> [Source]:
Mac users are gonna be happy this year.
 
I think if these sell ok, nvidia will release the 250, 260, and 275 for mac as well.
 
funny, it's black:wtf:
should'a been white
 
wtf are they going to use this for? WOW?:laugh:
Does a mac not have PCI-E slots? im confused. One would assume the drivers would be all that is needed?
 
Mac only supports certain Hardwares
FTW they even have Mac edition SSDs:)
 
Most of the Mac edition stuff is complete BS. Macs can use pretty much any hardware a PC can, HDD/SSDs, memory, processors, etc.

One of the few things that still have to be specially made for Macs is the video card, and basically the only difference is the BIOS on the video card, which has to be specially written to interface with the Mac motherboard's BIOS properly.

Usually this means that the only hardware difference between a Mac card and a PC card is that the Mac card has a larger BIOS ROM chip on it to hold the special BIOS. This is also why most of the time, a standard PC card can not simply be flashed to the Mac edition, though this isn't always true.
 
Their justification is that they have to pay programmers to write the custom Mac bios, which I'm sure costs them some money. We all know prices usually scale with production numbers and in this case the Mac Edition cards have much smaller sales.
 
Finally, getting tired of the GT 100 and 8800GT.
 
Most of the Mac edition stuff is complete BS. Macs can use pretty much any hardware a PC can, HDD/SSDs, memory, processors, etc.

One of the few things that still have to be specially made for Macs is the video card, and basically the only difference is the BIOS on the video card, which has to be specially written to interface with the Mac motherboard's BIOS properly.

Usually this means that the only hardware difference between a Mac card and a PC card is that the Mac card has a larger BIOS ROM chip on it to hold the special BIOS. This is also why most of the time, a standard PC card can not simply be flashed to the Mac edition, though this isn't always true.
yeah that the only difference. more than likely you will be able to flash the bios on here with a mac gtx and it will work.
 
What exactly would you use this for ? If your going to use it on bootcamp fair enough.
 
wtf are they going to use this for? WOW?:laugh:
Does a mac not have PCI-E slots? im confused. One would assume the drivers would be all that is needed?

What exactly would you use this for ? If your going to use it on bootcamp fair enough.

There are many games on mac. not nearly as many as PC, but still quite a few.

> [Available data]:

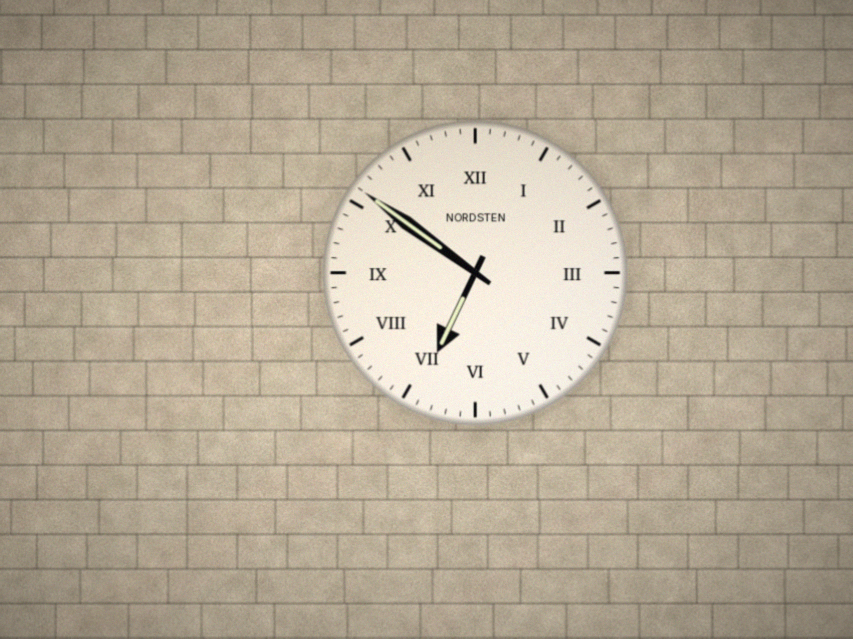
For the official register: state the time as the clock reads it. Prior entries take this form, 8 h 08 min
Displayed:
6 h 51 min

> [Requirements]:
Retype the passage of the Mac video card thread that begins with the words "Mac users are" and stops after "Mac edition SSDs:)". The material plays no part in this exercise.

> [Output for this task]:
Mac users are gonna be happy this year.
 
I think if these sell ok, nvidia will release the 250, 260, and 275 for mac as well.
 
funny, it's black:wtf:
should'a been white
 
wtf are they going to use this for? WOW?:laugh:
Does a mac not have PCI-E slots? im confused. One would assume the drivers would be all that is needed?
 
Mac only supports certain Hardwares
FTW they even have Mac edition SSDs:)